Hundreds Missing Following Deadly Floods and Landslides in Congo

Afaf Fahchouch
Afaf Fahchouch
3 Min Read

Families and rescue teams are searching for unknown numbers of missing persons, in the eastern region of the Democratic Republic of Congo, four days after heavy rainfall triggered floods and landslides that claimed at least 400 lives. During a weekly press briefing, Congolese government spokesman Patrick Muyaya confirmed the death toll provided by the administrator of Kalehe territory in South Kivu province but did not specify the number of missing individuals, which local authorities fear could be in the hundreds. According to the UN’s humanitarian affairs bureau, OCHA, approximately 3,000 families are still without shelter.

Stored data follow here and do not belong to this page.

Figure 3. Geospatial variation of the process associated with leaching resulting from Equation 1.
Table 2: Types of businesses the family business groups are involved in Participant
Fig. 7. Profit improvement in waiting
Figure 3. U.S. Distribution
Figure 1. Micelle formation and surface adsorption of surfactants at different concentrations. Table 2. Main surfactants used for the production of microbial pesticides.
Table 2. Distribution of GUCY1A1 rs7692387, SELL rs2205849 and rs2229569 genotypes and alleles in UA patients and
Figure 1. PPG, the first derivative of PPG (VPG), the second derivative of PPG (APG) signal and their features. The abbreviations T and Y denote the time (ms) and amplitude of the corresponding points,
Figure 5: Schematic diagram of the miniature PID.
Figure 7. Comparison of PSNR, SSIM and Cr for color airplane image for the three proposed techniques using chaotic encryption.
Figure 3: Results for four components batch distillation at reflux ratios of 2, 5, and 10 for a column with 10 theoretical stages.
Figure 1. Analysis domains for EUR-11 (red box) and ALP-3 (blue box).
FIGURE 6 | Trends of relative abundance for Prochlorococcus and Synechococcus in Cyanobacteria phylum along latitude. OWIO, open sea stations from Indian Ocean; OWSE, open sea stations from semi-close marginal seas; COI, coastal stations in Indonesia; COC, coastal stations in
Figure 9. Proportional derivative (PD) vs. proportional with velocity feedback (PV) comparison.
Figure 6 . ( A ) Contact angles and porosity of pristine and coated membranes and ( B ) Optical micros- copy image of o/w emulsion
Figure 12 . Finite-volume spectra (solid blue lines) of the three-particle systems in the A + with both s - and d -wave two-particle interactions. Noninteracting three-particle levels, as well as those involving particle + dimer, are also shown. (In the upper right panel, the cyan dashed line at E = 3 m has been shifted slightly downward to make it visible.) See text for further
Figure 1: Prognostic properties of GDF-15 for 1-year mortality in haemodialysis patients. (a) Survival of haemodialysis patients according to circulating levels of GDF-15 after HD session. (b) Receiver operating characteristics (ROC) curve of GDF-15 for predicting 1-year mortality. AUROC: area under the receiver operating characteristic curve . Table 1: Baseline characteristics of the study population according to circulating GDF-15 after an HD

Despite the best efforts of emergency teams from the United Nations and national NGOs that have been brought in, the magnitude of the disaster means that many families and rescuers are working without proper equipment to carry out their work. In the village of Bushushu, for instance, a Red Cross worker bemoaned the lack of proper equipment to search. “The search continues because there is plenty of bodies under the devastation,” he said. “Every time we manage to demolish a house, we find bodies.”

The situation on the ground is heart-wrenching. Alpha Safari, who lost 12 relatives, buried five bodies, and is searching for seven others, stated: “I am looking for them, I hope to find the bodies to bury them with dignity.” In addition to the loss of loved ones, many people have been left homeless and need urgent assistance. OCHA has detailed “immediate needs” including “dignified and safe” burials as well as medical care, food aid, and shelter.

Deadly Floods and Landslides in Congo and Rwanda Highlight Climate Change Impacts

Amid this tragedy, experts have pointed out the increased frequency and intensity of extreme weather events due to climate change. Greenpeace Africa notes that such disasters show “the necessity for the authorities to work on a national development plan focusing strongly on the risk of flooding in certain areas of the country”. Unfortunately, Congo is one of the poorest countries in the world, with corruption and conflict continuing to plague the eastern region.

This disaster comes just two days after neighboring Rwanda was also hit by floods that claimed at least 131 lives and destroyed thousands of homes. UN Secretary-General Antonio Guterres, who was in Burundi at the time, said: “This is yet another illustration of accelerating climate change and its disastrous impact on countries that have done nothing to contribute to global warming.” As the world continues to grapple with the effects of climate change, the people of Congo and Rwanda are left to pick up the pieces and mourn their loved ones.